CALCIO / SERIE B

Galeone "vede" Perugia-Pescara: comunque piangerò

Il doppio ex alla vigilia della sfida di ritorno dei play out: «Il divorzio da Zauri e la cessione di Machìn, quanti errori. Che disastro gli umbri»

PESCARA. Pescara è il suo grande amore, ma anche Perugia gli ha regalato emozioni indimenticabili. Domani sera al Renato Curi si affronteranno nel match di ritorno dei play out e una delle due dovrà dire addio alla B. Il doppio ex Giovanni Galeone, l’allenatore più amato dai tifosi biancazzurri, ha il cuore a pezzi. «Pescara è mia, la adoro, però non potrei mai gioire per la retrocessione del Perugia. Comunque vada, a fine partita piangerò». Tre campionati di B vinti, in biancazzurro nel 1987 e nel 1992, in biancorosso nel 1996, e un calcio champagne che ha fatto innamorare gli sportivi delle due città.

Galeone, una tra Perugia e Pescara vivrà un dramma sportivo.
«Purtroppo sì, sono addolorato. È inaccettabile vedere una delle due in serie C. Pur con qualche criticità, entrambe hanno organici validi e avrebbero dovuto lottare per la promozione in A, o quantomeno per un posto nella griglia play off. Invece, si ritrovano a un passo dal baratro».

All’andata il successo di misura dei biancazzurri, ora il ritorno. Se la sente di fare un pronostico?
«Non credo che si possa indicare una favorita. Chiaramente, se il Pescara giocherà con la paura perderà la partita. Quello che so è che alla fine del match starò male e piangerò per un verdetto inaccettabile. I tifosi pescaresi mi capiranno, Pescara è mia, la amo, però non potrei mai esultare per la retrocessione dei biancorossi. Anche a Perugia ho vissuto emozioni forti e ci sono tantissime persone che mi vogliono bene».

Come si spiega il crollo del Delfino?
****
### CONSEGNE
1) Indica se ciascuna affermazione concorda con il brano, rispondendo sì o no e citando le parole decisive: (a) la partita di ritorno dei play out si gioca al Renato Curi; (b) Galeone indica il Pescara come favorito; (c) Galeone ha vinto il campionato di B con il Perugia nel 1992.
2) Secondo il brano, che cosa farà Galeone alla fine della partita, qualunque sia il risultato?

### I DATI
****
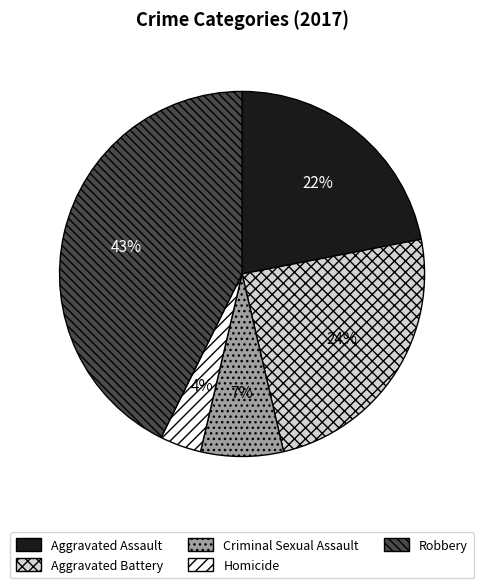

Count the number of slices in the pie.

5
****
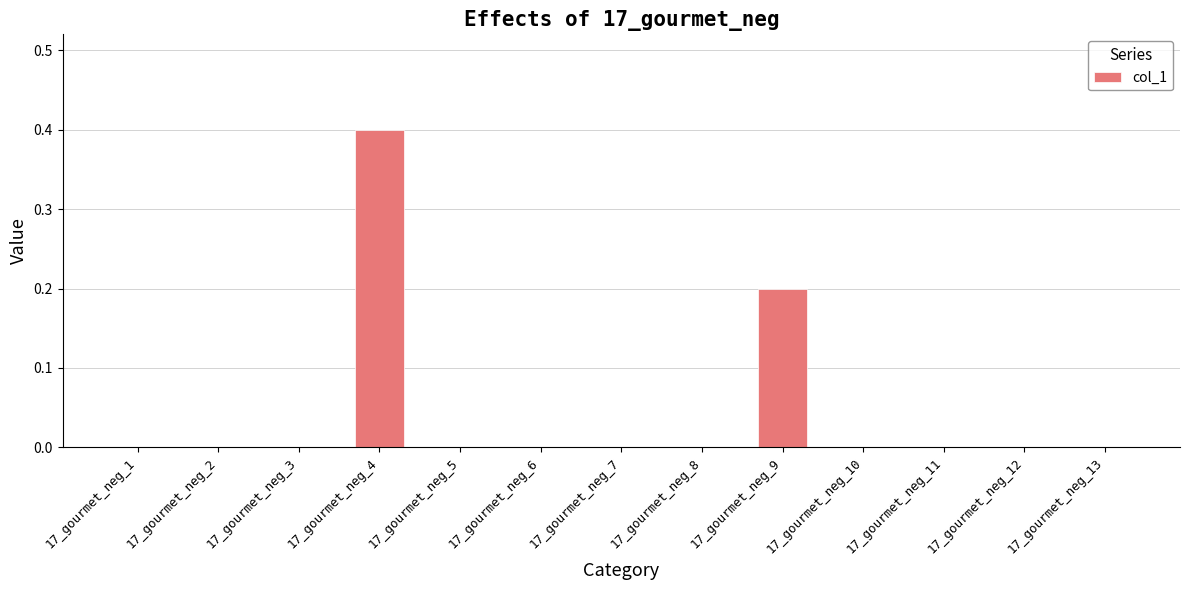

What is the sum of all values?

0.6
****
### SOLUZIONI
1)
(a) Sì: "Domani sera al Renato Curi si affronteranno nel match di ritorno dei play out".
(b) No: "Non credo che si possa indicare una favorita."
(c) No: "in biancazzurro nel 1987 e nel 1992, in biancorosso nel 1996".

2) Piangerà.